Exercise ▸
Write out the lines of the records from the line with "International School of young scientists" up to and including the line with "Красная рамка", reproducing each one without any changes.

Data Start Marker

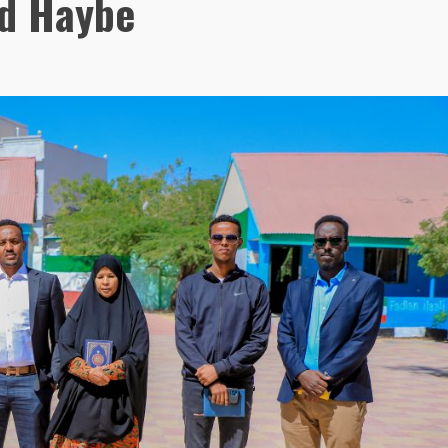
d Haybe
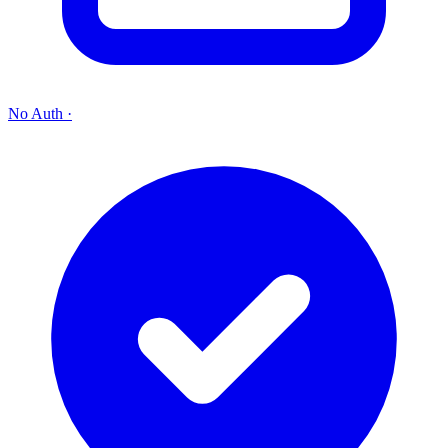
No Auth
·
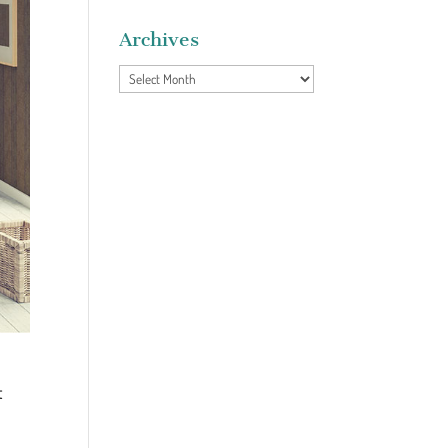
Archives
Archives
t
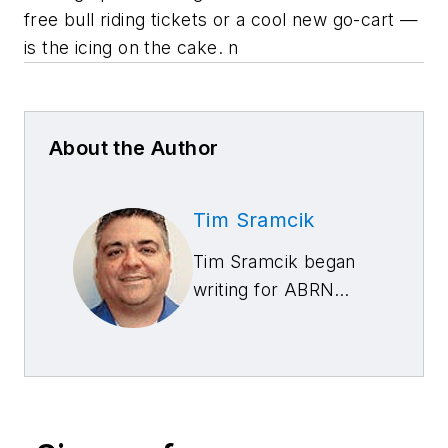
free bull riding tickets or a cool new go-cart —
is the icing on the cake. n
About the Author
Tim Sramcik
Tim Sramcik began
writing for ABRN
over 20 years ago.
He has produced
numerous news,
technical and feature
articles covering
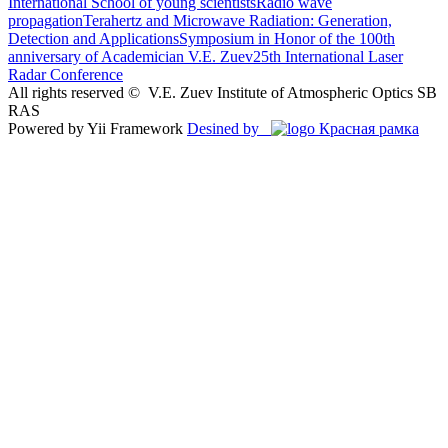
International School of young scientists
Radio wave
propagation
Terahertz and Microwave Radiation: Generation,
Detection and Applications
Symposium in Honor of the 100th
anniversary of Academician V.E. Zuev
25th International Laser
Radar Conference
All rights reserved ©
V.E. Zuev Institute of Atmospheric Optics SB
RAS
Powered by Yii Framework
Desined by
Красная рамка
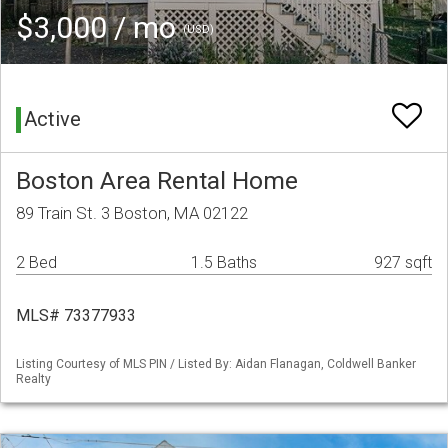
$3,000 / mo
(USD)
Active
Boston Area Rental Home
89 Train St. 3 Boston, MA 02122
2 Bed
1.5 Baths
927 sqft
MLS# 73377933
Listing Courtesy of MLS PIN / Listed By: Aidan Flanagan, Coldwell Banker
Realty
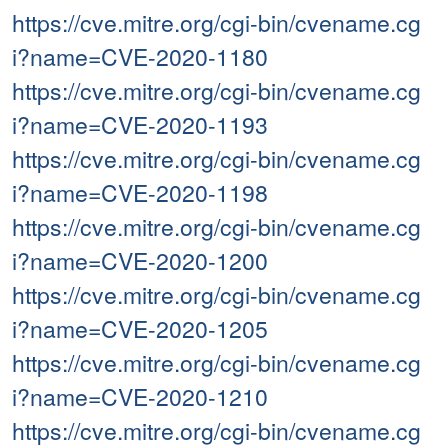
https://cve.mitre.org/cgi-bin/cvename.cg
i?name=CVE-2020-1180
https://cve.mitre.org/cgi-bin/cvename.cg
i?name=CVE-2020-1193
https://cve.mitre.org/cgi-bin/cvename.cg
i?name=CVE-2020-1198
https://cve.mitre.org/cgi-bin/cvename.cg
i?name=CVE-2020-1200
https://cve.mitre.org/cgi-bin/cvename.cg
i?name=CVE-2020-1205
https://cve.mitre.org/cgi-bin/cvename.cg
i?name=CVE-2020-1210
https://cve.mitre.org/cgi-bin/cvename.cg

Data End Marker
Data Start Marker

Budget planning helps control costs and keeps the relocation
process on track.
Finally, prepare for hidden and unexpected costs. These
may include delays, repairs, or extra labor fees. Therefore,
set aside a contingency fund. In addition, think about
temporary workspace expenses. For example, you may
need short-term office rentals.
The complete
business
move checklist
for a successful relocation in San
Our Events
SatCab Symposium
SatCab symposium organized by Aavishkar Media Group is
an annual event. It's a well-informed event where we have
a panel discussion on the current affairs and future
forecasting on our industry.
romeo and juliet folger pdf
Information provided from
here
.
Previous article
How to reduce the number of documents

Data End Marker

Result of this task ▸
International School of young scientists
Radio wave
propagation
Terahertz and Microwave Radiation: Generation,
Detection and Applications
Symposium in Honor of the 100th
anniversary of Academician V.E. Zuev
25th International Laser
Radar Conference
All rights reserved ©
V.E. Zuev Institute of Atmospheric Optics SB
RAS
Powered by Yii Framework
Desined by
Красная рамка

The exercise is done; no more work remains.